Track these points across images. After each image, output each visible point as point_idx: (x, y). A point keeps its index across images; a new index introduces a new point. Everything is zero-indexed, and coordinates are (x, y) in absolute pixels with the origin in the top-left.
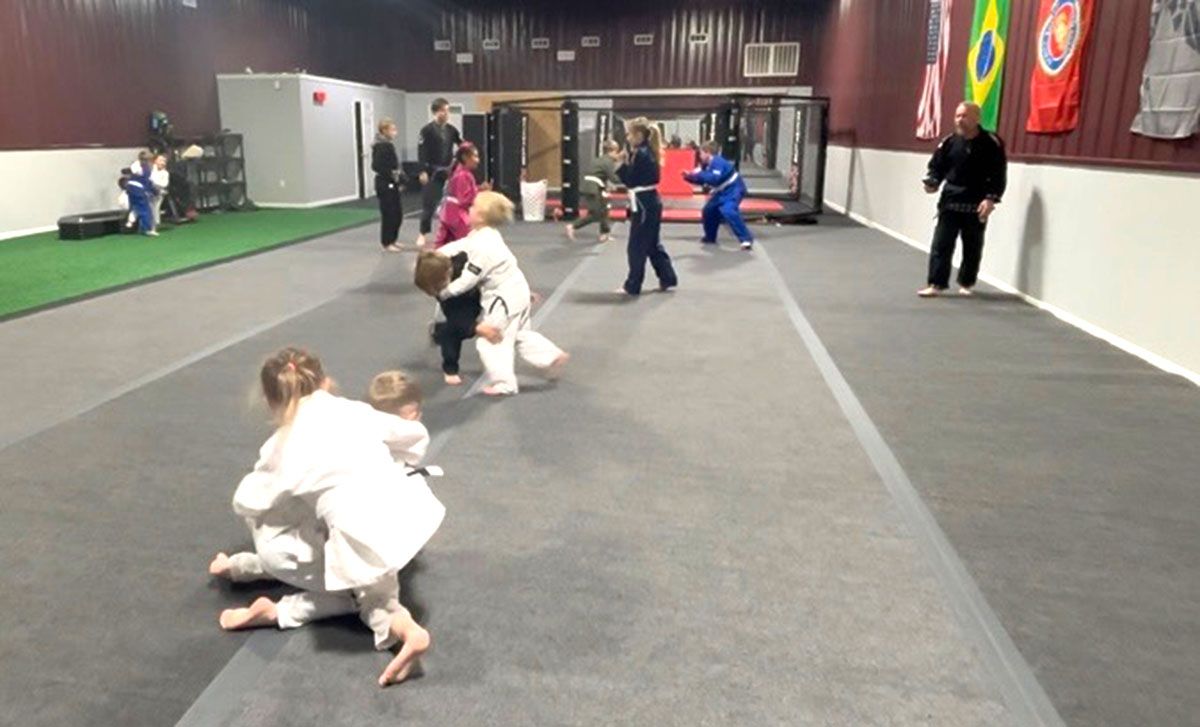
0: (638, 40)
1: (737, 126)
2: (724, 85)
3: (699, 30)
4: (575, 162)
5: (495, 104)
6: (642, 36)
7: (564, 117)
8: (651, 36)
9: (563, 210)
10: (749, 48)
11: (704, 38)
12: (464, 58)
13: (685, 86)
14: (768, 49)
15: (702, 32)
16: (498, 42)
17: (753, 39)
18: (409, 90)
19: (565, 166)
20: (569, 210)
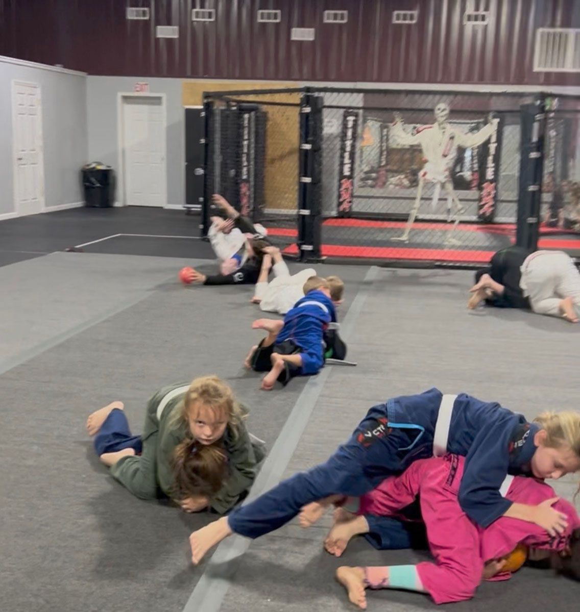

_ _ _ _ _ _ _

* _PROBLEM DESCRIPTION_:
Find the line holding "13: (685, 86)" in the data above. Retype it and every later line exactly, through the end, but not the pictures.

* _ANSWER AREA_:
13: (685, 86)
14: (768, 49)
15: (702, 32)
16: (498, 42)
17: (753, 39)
18: (409, 90)
19: (565, 166)
20: (569, 210)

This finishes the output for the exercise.